> _Problem description_:
Output all entries verbatim.

[Collected data]
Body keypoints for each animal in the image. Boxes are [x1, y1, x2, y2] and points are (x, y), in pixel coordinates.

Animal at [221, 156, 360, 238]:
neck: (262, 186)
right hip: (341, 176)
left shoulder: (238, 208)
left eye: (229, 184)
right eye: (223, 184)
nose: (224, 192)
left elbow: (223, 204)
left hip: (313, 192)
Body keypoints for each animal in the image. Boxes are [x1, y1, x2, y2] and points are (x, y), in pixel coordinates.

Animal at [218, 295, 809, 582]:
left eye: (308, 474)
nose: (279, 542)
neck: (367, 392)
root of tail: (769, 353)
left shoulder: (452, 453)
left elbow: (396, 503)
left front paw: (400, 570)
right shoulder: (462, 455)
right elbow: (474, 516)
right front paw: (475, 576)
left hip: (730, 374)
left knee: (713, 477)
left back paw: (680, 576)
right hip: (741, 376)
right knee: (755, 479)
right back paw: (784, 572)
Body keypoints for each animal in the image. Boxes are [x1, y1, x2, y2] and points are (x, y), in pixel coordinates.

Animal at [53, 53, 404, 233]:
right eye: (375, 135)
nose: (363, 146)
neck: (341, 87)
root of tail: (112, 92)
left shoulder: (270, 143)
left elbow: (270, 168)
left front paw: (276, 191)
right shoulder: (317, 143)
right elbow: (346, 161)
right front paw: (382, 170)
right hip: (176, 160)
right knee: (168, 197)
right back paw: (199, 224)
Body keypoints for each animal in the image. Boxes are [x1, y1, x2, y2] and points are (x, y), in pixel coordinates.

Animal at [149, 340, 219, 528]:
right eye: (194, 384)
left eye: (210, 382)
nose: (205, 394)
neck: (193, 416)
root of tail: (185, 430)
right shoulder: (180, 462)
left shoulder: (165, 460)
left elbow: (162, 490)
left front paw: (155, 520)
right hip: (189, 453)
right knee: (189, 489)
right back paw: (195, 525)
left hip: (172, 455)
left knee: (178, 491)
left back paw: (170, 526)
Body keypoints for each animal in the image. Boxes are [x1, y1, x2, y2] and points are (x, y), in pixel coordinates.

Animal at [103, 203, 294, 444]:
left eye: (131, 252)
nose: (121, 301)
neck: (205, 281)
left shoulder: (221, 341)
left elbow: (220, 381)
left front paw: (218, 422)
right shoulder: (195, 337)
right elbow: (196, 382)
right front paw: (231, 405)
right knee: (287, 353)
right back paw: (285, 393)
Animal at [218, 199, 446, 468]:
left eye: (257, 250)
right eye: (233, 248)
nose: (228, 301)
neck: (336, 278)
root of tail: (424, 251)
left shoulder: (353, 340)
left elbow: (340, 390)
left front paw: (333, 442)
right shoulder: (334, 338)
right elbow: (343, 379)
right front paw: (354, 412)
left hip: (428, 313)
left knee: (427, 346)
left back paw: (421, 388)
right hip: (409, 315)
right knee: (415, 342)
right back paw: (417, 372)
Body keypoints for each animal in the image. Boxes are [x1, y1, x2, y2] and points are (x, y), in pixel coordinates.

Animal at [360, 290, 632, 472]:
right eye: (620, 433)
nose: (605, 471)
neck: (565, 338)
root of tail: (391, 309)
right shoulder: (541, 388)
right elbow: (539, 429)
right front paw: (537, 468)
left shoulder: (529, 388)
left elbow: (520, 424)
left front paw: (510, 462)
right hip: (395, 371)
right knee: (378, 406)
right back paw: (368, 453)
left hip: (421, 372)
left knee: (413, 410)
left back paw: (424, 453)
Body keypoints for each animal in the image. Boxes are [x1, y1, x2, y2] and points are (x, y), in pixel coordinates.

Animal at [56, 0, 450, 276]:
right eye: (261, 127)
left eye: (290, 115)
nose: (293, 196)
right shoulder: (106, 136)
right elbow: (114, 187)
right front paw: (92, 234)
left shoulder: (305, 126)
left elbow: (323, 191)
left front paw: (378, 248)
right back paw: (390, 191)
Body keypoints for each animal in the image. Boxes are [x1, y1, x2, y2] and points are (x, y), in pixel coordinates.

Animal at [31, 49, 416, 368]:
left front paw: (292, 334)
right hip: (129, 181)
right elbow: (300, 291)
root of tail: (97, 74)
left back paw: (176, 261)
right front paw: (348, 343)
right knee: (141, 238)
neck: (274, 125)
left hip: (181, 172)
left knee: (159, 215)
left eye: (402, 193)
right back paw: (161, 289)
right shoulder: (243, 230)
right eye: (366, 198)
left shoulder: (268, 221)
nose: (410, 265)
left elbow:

> _Your solution_:
Body keypoints for each animal in the image. Boxes are [x1, y1, x2, y2] and points are (x, y), in pixel coordinates.

Animal at [221, 156, 360, 238]:
neck: (262, 186)
right hip: (341, 176)
left shoulder: (238, 208)
left eye: (229, 184)
right eye: (223, 184)
nose: (224, 192)
left elbow: (223, 204)
left hip: (313, 192)
Body keypoints for each animal in the image. Boxes are [x1, y1, x2, y2] and points are (x, y), in pixel coordinates.

Animal at [218, 295, 809, 582]:
left eye: (308, 474)
nose: (279, 542)
neck: (367, 392)
root of tail: (769, 353)
left shoulder: (452, 453)
left elbow: (396, 503)
left front paw: (400, 570)
right shoulder: (462, 455)
right elbow: (474, 516)
right front paw: (475, 576)
left hip: (730, 374)
left knee: (713, 477)
left back paw: (680, 576)
right hip: (741, 376)
right knee: (755, 479)
right back paw: (784, 572)
Body keypoints for each animal in the image. Boxes are [x1, y1, x2, y2] and points are (x, y), in pixel coordinates.

Animal at [53, 53, 404, 233]:
right eye: (375, 135)
nose: (363, 146)
neck: (341, 87)
root of tail: (112, 92)
left shoulder: (270, 143)
left elbow: (270, 168)
left front paw: (276, 191)
right shoulder: (317, 143)
right elbow: (346, 161)
right front paw: (382, 170)
right hip: (176, 160)
right knee: (168, 197)
right back paw: (199, 224)
Body keypoints for each animal in the image. Boxes are [x1, y1, x2, y2] and points are (x, y), in pixel coordinates.

Animal at [149, 340, 219, 528]:
right eye: (194, 384)
left eye: (210, 382)
nose: (205, 394)
neck: (193, 416)
root of tail: (185, 430)
right shoulder: (180, 462)
left shoulder: (165, 460)
left elbow: (162, 490)
left front paw: (155, 520)
right hip: (189, 453)
right knee: (189, 489)
right back paw: (195, 525)
left hip: (172, 455)
left knee: (178, 491)
left back paw: (170, 526)
Body keypoints for each animal in the image. Boxes are [x1, y1, x2, y2] and points are (x, y), in pixel coordinates.

Animal at [103, 203, 294, 444]:
left eye: (131, 252)
nose: (121, 301)
neck: (205, 281)
left shoulder: (221, 341)
left elbow: (220, 381)
left front paw: (218, 422)
right shoulder: (195, 337)
right elbow: (196, 382)
right front paw: (231, 405)
right knee: (287, 353)
right back paw: (285, 393)
Animal at [218, 199, 446, 468]:
left eye: (257, 250)
right eye: (233, 248)
nose: (228, 301)
neck: (336, 278)
root of tail: (424, 251)
left shoulder: (353, 340)
left elbow: (340, 390)
left front paw: (333, 442)
right shoulder: (334, 338)
right elbow: (343, 379)
right front paw: (354, 412)
left hip: (428, 313)
left knee: (427, 346)
left back paw: (421, 388)
right hip: (409, 315)
right knee: (415, 342)
right back paw: (417, 372)
Body keypoints for each animal in the image. Boxes are [x1, y1, x2, y2] and points are (x, y), in pixel coordinates.

Animal at [360, 290, 632, 472]:
right eye: (620, 433)
nose: (605, 471)
neck: (565, 338)
root of tail: (391, 309)
right shoulder: (541, 388)
right elbow: (539, 429)
right front paw: (537, 468)
left shoulder: (529, 388)
left elbow: (520, 424)
left front paw: (510, 462)
right hip: (395, 371)
right knee: (378, 406)
right back paw: (368, 453)
left hip: (421, 372)
left knee: (413, 410)
left back paw: (424, 453)
Body keypoints for each animal in the image. Boxes are [x1, y1, x2, y2] and points are (x, y), in pixel coordinates.

Animal at [56, 0, 450, 276]:
right eye: (261, 127)
left eye: (290, 115)
nose: (293, 196)
right shoulder: (106, 136)
right elbow: (114, 187)
right front paw: (92, 234)
left shoulder: (305, 126)
left elbow: (323, 191)
left front paw: (378, 248)
right back paw: (390, 191)
Body keypoints for each animal in the image. Boxes are [x1, y1, x2, y2] and points are (x, y), in pixel coordinates.

Animal at [31, 49, 416, 368]:
left front paw: (292, 334)
right hip: (129, 181)
right elbow: (300, 291)
root of tail: (97, 74)
left back paw: (176, 261)
right front paw: (348, 343)
right knee: (141, 238)
neck: (274, 125)
left hip: (181, 172)
left knee: (159, 215)
left eye: (402, 193)
right back paw: (161, 289)
right shoulder: (243, 230)
right eye: (366, 198)
left shoulder: (268, 221)
nose: (410, 265)
left elbow:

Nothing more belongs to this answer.